GDPR defines what’s considered valid consent (often referred to by marketers as “opt-in”). The GDPR says consent must involve some type of action, that it can’t be assumed, and that it must be as easy to withdraw, as it is to give. People have the right to say, “I’ve changed my mind. I gave you my consent, but now I don’t.”
It also must be given freely, and not under pressure. Ustaran reminds us to think about the occasions where we’ve browsed a website and found a gated piece of content that we wanted to read, so we gave our consent in order to get it. Under the GDPR, that’s not an example of truly free because we were forced to give consent (our data) in exchange for access.
So, in practice, what does it look like? What are the elements of valid consent?
Besides meaningful language, consent involves positive acceptance. Someone must do something actively to indicate they are giving their consent. Browsing a website or using an app does not constitute consent.
Additionally, and this is where many companies are failing, the sequence of events must be correct. Until the visitor has given consent, cookies cannot be dropped. And finally, there must be a mechanism for people to change their election that is easy to find.
At this point, Ustaran asks what everyone is already thinking – is anyone even paying attention to whether companies are complying with these requirements? His answer is, “there has been a history of tolerance and regulators have been very easy-going in Europe but things are changing. We haven’t seen a massive multi-million dollar fine but my clients are being asked questions.” He continues, “There is anxiety by policy makers that this has been abused for so long, that something needs to happen.” His message was clear: just because it hasn’t been enforced in the past, does not mean it won’t be enforced in the future.
Adding further nuance and potential confusion, in 2016 the European Commission (the body that proposes new laws) proposed a new regulation to replace the ePrivacy directive. Now, the way laws are made in Europe, this is only the first step which means we’re probably a year or so away from seeing a final version of the law. In the meantime, what we need to know is that right now, the GDPR and ePrivacy Directive work alongside each other.
Given that Europe, the US (specifically California), and other parts of the world (like Brazil and India) are considering or implementing their own privacy laws, Ustaran strongly suggests that there may eventually be a global framework. This could lead to broader, more far-reaching implications, according to Ustaran, including a rethinking of the way the internet operates.
To make his case, he reminded us that content and many of the services we use today are largely free in the sense that we don’t have to pay for them. We use social media, email, and messaging apps without any cost. However, he argues that they aren’t truly free because they are being offered by the most highly valued companies on the planet. That’s because their business models rely on data, advertising, and the ability to exploit our information.
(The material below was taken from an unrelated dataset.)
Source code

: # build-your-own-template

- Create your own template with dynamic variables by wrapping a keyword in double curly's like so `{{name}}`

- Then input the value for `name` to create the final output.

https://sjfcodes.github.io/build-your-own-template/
This leads us to Ustaran’s million dollar questions about the future of digital privacy: What happens if the regulators change this model? Will the internet be reinvented? Will we be forced to pay to search Google or use Facebook?
Careful not to put a Debbie Downer damper on the day, Ustaran concludes by encouraging everyone to consider how we can continue to operate in a very prosperous digital age where we can still use the data we’ve learned to love, while providing individuals with control over their online privacy.